First, you must understand that if you have a transparently intercepting proxy deployed in your network, clients/browsers are unaware of that proxy. They always make direct connections to the Internet (at least this is what they think).

But let's see what actually happens when a user wants to visit some well-known site for example github.com (or Facebook or LinkedIn or Google, etc).

User types www.github.com in the browser address window and clicks Enter.
Browser connects to the DNS server that is configured on the machine where browser runs (for example 8.8.8.8). The www.github.com domain name gets resolved into a bunch of IP addresses and the browser chooses the first to connect to (let it be 140.82.118.4).
Browser opens a TCP connection to that IP address and sends the following header.
```
==> tcp connect to 140.82.118.4
    GET /
    Host: www.github.com
```
Proxy intercepts this connection, parses the content being sent and sees that the client tries to connect to www.github.com.
Proxy tries to resolve www.github.com in the configured DNS server (let's say it is 8.8.8.8 again), but gets not 140.82.118.4 but 140.82.118.3 response from DNS server - just because admins at github use DNS round robin with short DNS leases. Note in the DNS response initiated by proxy we only have .3 and we cannot know that .4 ip address is also part of DNS round robin settings!
Proxy sees that the browser tries to connect to IP address that is not part of official IP address for the www.github.com host, issues an alert!!! we found a hacker!!! log entry, responds with Host Header Forgery error and terminates the connection.
Your browsers shows the SSL_ERROR_RX_RECORD_TOO_LONG error as indicated on the following screenshot.

host_header_forgery

Is Host Header Forgery Algorithm Correct?

Is it correct thing to do? Well if we think a little more then yes - Squid is correct. Imagine you have a rule in Squid configuration that allows connections to github.com only and prohibits connections to anything else (super secure environment you would say). But if header forgery detection was not in place - the only thing an attacker would need to successfully go though your super-secure proxy is custom web server that would sit on any IP address and use another header (not Host) in your browser requests to relay the connections to the whole internet. And such server can be written in days if not hours.

So yes host header forgery detection algorithm is applied correctly.

How Could We Mitigate Connection Errors?

Way 1 - Use explicit proxy. In this case the browser does not connect to site IP, but asks proxy to connect to a given domain name, thus no forgery is possible. This is the recommended solution.

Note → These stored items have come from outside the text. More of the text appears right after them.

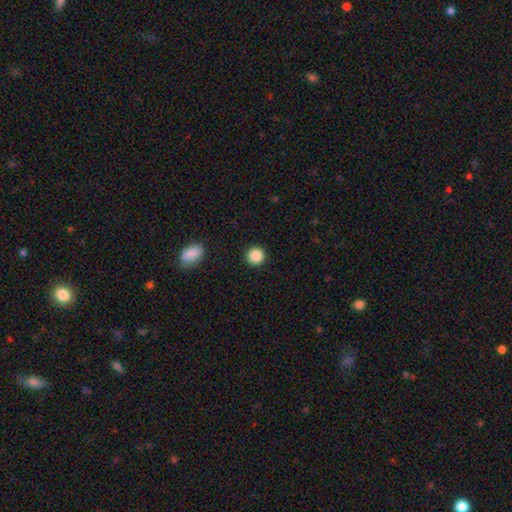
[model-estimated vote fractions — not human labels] Smooth or featured?
  - smooth: 88% *
  - star or artifact: 9%
  - featured or disk: 3%
How rounded?
  - round: 95% *
  - in between: 4%
  - cigar-shaped: 1%
Merging?
  - none: 92% *
  - minor disturbance: 5%
  - major disturbance: 2%
  - merger: 1%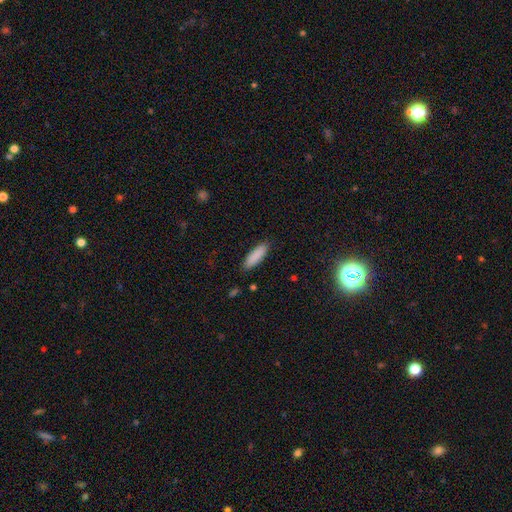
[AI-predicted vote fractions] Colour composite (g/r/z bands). It shows a smooth galaxy with no disk features (88%) that is cigar-shaped (51%). Merging: none (87%).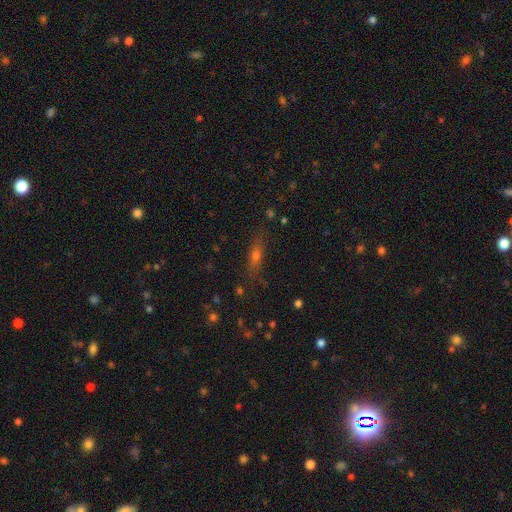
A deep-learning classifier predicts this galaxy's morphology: This appears to be a smooth galaxy with no disk features (51%) that is cigar-shaped (56%). Merging: none (78%).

Way 2 - Deploy Caching DNS Server in your network that would forcefully override the response and cache them, thus both browsers and Squid would get the same IP when resolving the www.github.com names. As it is not clear if such DNS server actually exists we always recommend to deploy the one and only caching DNS server within your network. Also always make the clients and Squid both use that DNS server for name resolving.